● **EXERCISE INSTRUCTIONS**: Show each line of the data below that has the string "changes" in it.

● **GIVEN DATA**:
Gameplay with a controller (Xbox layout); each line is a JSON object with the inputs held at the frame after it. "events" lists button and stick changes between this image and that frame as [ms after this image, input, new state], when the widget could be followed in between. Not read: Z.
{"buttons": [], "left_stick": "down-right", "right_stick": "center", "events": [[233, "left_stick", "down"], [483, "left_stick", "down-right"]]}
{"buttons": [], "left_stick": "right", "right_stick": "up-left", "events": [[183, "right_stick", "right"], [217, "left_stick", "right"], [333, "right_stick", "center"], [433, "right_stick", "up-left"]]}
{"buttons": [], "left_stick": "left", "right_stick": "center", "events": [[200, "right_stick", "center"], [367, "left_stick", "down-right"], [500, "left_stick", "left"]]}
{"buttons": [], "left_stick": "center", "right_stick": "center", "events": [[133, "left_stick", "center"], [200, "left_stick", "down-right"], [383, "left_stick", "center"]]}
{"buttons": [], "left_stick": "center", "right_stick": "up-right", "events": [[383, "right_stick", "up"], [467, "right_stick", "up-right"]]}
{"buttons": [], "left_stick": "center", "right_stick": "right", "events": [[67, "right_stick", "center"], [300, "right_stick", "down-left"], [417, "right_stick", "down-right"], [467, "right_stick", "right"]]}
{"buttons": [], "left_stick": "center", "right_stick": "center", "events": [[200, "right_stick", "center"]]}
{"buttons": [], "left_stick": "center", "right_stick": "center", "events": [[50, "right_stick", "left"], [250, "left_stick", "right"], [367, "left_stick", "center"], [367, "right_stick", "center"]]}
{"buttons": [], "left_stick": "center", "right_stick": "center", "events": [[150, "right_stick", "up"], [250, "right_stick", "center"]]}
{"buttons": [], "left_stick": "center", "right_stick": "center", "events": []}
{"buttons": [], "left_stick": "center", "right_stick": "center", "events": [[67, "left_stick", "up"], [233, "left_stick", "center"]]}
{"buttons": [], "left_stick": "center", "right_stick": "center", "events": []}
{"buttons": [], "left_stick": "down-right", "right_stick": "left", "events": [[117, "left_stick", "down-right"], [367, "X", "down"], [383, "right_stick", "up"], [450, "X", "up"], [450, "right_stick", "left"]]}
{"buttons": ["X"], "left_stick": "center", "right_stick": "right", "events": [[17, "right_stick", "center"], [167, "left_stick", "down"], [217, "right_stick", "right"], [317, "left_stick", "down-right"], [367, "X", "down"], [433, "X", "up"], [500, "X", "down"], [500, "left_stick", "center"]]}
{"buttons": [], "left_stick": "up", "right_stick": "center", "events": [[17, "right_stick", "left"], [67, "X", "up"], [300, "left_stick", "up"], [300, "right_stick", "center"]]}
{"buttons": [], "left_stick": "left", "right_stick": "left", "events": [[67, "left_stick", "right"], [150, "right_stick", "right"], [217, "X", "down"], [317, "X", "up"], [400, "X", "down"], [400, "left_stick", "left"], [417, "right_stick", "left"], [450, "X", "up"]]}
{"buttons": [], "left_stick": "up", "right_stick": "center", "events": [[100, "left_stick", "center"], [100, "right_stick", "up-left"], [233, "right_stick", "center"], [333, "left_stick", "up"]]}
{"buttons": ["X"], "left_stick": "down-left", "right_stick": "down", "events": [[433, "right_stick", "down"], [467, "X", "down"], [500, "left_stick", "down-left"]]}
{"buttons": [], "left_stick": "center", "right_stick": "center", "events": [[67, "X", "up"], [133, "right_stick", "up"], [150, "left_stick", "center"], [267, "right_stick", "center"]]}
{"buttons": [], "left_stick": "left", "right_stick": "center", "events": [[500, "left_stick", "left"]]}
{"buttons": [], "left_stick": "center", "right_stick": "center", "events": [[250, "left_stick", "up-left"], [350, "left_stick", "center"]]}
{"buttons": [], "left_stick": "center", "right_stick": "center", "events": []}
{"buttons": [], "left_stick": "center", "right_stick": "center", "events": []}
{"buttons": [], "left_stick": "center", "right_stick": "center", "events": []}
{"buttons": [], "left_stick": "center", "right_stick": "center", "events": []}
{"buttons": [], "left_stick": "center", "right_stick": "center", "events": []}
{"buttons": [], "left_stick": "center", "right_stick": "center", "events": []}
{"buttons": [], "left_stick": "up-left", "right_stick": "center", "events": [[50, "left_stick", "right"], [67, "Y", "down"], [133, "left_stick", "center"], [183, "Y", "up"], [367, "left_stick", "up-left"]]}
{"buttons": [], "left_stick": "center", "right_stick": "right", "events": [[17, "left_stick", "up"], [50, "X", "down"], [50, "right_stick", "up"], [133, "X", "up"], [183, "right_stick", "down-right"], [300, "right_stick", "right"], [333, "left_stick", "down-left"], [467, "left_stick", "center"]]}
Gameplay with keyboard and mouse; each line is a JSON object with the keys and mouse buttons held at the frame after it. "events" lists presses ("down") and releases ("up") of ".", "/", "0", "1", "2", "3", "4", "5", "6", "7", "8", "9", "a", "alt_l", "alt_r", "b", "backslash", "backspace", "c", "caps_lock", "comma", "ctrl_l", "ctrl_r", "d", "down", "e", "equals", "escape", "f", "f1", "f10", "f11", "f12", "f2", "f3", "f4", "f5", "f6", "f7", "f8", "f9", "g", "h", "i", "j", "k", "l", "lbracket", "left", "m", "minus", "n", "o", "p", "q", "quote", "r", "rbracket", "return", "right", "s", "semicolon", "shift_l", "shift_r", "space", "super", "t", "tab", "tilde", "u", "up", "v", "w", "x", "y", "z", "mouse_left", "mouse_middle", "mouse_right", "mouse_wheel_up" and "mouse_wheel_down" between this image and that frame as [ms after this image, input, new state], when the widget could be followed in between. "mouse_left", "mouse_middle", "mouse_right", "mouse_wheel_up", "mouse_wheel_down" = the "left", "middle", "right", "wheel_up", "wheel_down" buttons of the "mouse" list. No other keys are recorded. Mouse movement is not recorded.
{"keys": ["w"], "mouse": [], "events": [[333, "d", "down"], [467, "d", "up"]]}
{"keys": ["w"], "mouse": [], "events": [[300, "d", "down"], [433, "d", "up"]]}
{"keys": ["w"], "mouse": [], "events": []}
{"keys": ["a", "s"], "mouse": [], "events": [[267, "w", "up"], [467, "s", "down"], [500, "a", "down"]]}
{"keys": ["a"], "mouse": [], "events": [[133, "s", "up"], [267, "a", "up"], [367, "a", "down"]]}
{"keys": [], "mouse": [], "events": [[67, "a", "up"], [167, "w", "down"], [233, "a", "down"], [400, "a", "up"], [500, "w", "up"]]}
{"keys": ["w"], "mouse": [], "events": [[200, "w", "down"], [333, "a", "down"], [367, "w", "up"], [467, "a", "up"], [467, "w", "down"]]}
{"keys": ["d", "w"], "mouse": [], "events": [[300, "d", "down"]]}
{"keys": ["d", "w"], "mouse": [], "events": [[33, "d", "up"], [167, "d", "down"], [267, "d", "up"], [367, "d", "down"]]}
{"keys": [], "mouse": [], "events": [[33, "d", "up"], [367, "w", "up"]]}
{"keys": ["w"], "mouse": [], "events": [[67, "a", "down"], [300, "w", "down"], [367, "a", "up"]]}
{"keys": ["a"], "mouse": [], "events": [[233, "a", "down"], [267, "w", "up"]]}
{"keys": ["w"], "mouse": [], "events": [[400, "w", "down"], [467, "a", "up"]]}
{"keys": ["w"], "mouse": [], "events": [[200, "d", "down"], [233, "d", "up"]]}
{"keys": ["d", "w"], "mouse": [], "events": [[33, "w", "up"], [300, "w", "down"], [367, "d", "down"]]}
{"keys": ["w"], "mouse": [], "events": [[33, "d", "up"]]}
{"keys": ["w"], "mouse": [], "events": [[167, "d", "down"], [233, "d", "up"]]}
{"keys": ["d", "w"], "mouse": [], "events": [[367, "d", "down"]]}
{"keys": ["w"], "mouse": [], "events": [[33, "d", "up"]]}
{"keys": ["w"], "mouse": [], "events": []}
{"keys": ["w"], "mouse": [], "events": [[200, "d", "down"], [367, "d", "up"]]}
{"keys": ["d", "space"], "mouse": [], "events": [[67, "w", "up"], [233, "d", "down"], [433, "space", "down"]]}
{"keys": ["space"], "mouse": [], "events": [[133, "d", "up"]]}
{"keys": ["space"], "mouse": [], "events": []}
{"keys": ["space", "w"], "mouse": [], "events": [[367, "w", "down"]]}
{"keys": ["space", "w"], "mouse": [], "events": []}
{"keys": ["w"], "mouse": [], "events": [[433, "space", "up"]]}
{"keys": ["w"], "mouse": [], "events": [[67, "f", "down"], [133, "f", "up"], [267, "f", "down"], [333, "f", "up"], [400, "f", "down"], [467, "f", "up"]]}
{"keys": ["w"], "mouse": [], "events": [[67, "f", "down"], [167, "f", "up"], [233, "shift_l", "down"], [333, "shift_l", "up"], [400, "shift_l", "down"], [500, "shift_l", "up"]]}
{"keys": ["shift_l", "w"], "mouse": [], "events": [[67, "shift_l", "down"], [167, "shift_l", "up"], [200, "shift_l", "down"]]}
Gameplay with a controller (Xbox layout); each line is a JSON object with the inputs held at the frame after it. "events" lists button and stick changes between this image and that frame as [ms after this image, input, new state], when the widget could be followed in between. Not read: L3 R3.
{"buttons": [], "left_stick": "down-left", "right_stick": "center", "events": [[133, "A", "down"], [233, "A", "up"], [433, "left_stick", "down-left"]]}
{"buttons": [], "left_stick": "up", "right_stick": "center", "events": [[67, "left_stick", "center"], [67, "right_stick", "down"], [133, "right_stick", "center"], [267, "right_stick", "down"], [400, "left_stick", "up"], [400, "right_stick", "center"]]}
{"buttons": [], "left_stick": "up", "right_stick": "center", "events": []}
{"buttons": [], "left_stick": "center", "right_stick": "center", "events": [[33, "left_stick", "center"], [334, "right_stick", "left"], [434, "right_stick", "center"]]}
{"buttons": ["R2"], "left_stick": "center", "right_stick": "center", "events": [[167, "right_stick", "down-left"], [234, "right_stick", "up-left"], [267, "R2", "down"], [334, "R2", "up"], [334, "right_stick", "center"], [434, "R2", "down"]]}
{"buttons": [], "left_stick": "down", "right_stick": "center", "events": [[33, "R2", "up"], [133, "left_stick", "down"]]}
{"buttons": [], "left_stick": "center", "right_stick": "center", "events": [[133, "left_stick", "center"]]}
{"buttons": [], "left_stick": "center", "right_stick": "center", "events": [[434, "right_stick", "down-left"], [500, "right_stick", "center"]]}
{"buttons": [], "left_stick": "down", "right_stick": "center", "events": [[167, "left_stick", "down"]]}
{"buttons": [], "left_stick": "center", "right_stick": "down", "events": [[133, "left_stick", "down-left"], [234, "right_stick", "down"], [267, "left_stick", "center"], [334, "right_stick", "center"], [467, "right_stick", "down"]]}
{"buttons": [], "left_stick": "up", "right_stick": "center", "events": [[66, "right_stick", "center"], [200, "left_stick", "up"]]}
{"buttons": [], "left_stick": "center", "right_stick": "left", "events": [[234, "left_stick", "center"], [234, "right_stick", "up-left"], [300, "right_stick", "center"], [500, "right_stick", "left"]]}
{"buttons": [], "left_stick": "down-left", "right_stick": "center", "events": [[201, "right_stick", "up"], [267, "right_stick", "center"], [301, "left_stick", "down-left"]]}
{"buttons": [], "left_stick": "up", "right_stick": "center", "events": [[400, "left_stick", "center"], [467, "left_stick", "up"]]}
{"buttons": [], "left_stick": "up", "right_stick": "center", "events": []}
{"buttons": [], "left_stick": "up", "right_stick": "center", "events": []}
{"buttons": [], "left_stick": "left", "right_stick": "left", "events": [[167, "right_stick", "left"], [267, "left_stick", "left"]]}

● **FINAL ANSWER**:
Gameplay with a controller (Xbox layout); each line is a JSON object with the inputs held at the frame after it. "events" lists button and stick changes between this image and that frame as [ms after this image, input, new state], when the widget could be followed in between. Not read: Z.
Gameplay with a controller (Xbox layout); each line is a JSON object with the inputs held at the frame after it. "events" lists button and stick changes between this image and that frame as [ms after this image, input, new state], when the widget could be followed in between. Not read: L3 R3.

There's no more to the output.